La SRF laisse une grande autonomie de fonctionnement à la Quinzaine, mais je l’ai bien sûr informée régulièrement au fur et à mesure des événements et de l’élaboration de notre décision. Avec les autres sections cannoises, nous partageons exactement la même préoccupation pour les films qui auraient pu et qui auraient dû exister à Cannes cette année. Chacun a réagi en répondant à ses enjeux spécifiques et je pense que chacun a fait au mieux par rapport aux films avec lesquels il discutait. Ce n’est pas une question d’autonomie ou d’écart, c’est une question de pertinence et de cohérence entre les films et le projet de chaque sélection. Il y a différents esprits qui se manifestent à Cannes et qui s’incarnent dans les différentes sections, et la différence de notre action ne répond qu’à cela.

Quel est votre sentiment personnel d’avoir dû renoncer à cette édition cannoise ?

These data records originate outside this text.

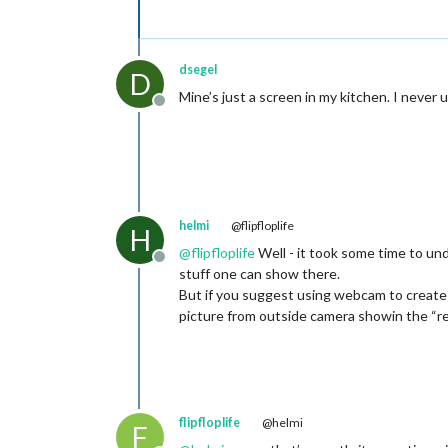
dsegel
D
Mine’s just a screen in my kitchen. I never us
Offline
helmi
@flipfloplife
H
@
flipfloplife
Well - it took some time to un
Offline
stuff one can show there.
But if you suggest using webcam to create bac
picture from outside camera showin the “r
flipfloplife
@helmi
F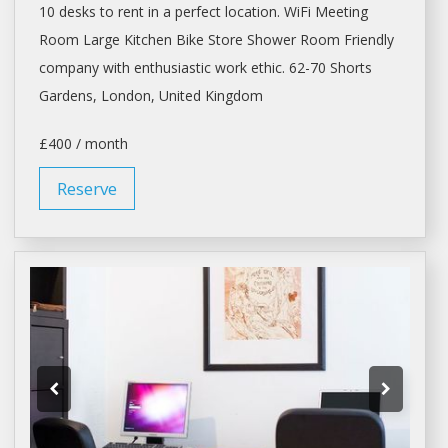
10
desks
to
rent
in a perfect location. WiFi Meeting
Room Large Kitchen Bike Store Shower Room Friendly
company with enthusiastic work ethic. 62-70 Shorts
Gardens,
London
, United Kingdom
£400 / month
Reserve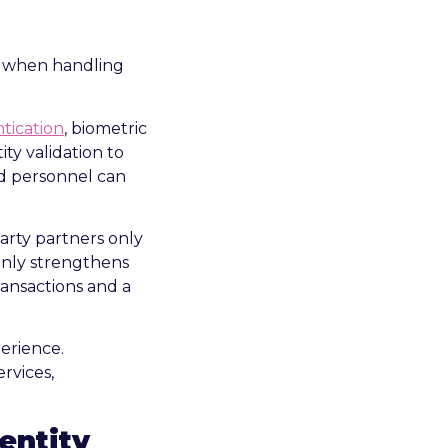
ly when handling
tication
, biometric
ty validation to
ed personnel can
arty partners only
 only strengthens
ransactions and a
entity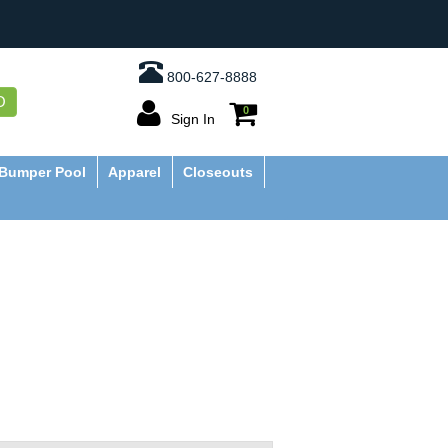
800-627-8888
O
0
Sign In
Bumper Pool
Apparel
Closeouts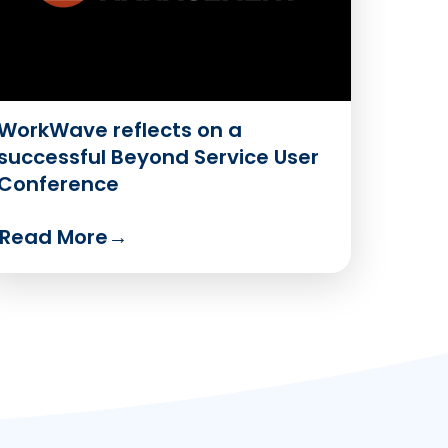
WorkWave reflects on a
successful Beyond Service User
Conference
Read More
→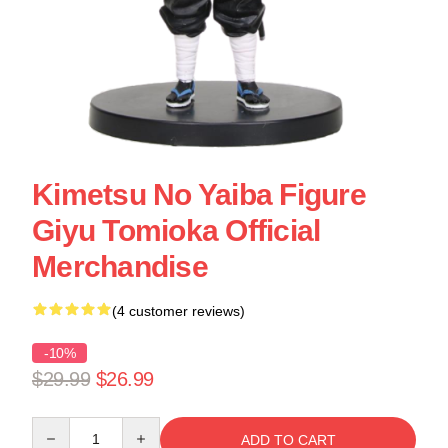
Kimetsu No Yaiba Figure
Giyu Tomioka Official
Merchandise
(4 customer reviews)
-10%
$29.99
$26.99
Quantity
ADD TO CART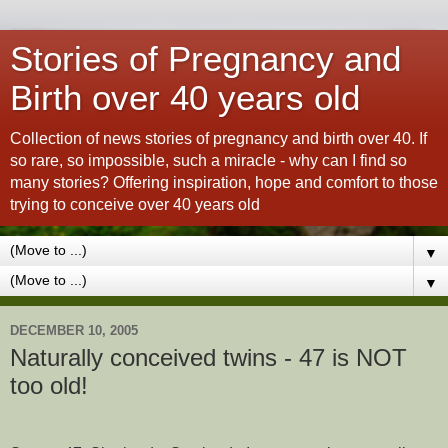
Stories of Pregnancy and
Birth over 40 years old
Collection of news stories of pregnancy and birth over 40. If
so rare, so impossible, such a miracle - why can I find so
many stories? Offering inspiration, hope and comfort to those
trying to conceive over 40 years old
▼
▼
DECEMBER 10, 2005
Naturally conceived twins - 47 is NOT
too old!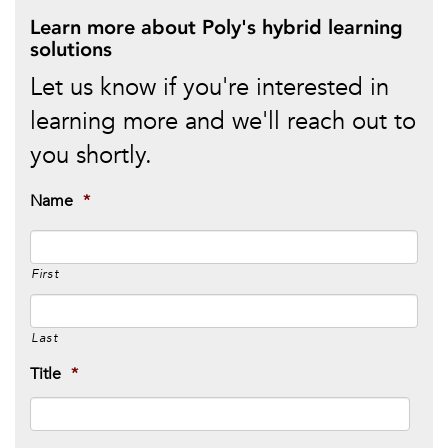
Learn more about Poly's hybrid learning
solutions
Let us know if you're interested in
learning more and we'll reach out to
you shortly.
Name
*
First
Last
Title
*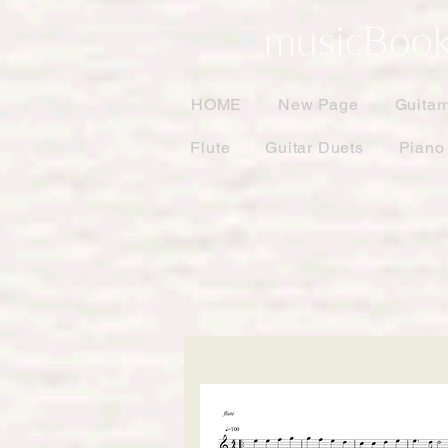
musicBook
HOME
New Page
Guitar
Flute
Guitar Duets
Piano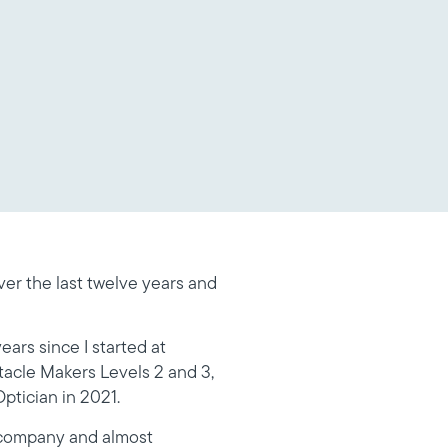
er the last twelve years and
ears since I started at
tacle Makers Levels 2 and 3,
ptician in 2021.
e company and almost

Une énorme tristesse, évidemment. Mais une énorme tristesse pour quelque chose d’inévitable. Il y a une sorte d’acceptation aussi et une grande envie de rebondir. C’est un vrai mélange de sentiments. C’est la première fois que la Quinzaine est annulée, donc ce n’était une décision simple et, avec l’équipe de la Quinzaine, nous avons vraiment souffert et exploré toutes les possibilités avant de la prendre. Mais c’est une décision qui répond à l’état du monde, donc on relativise aussi. Il y a des milliers de personnes qui sont encore en train de mourir dans le monde entier à cause de cette maladie, notre situation n’est certainement pas la plus grave.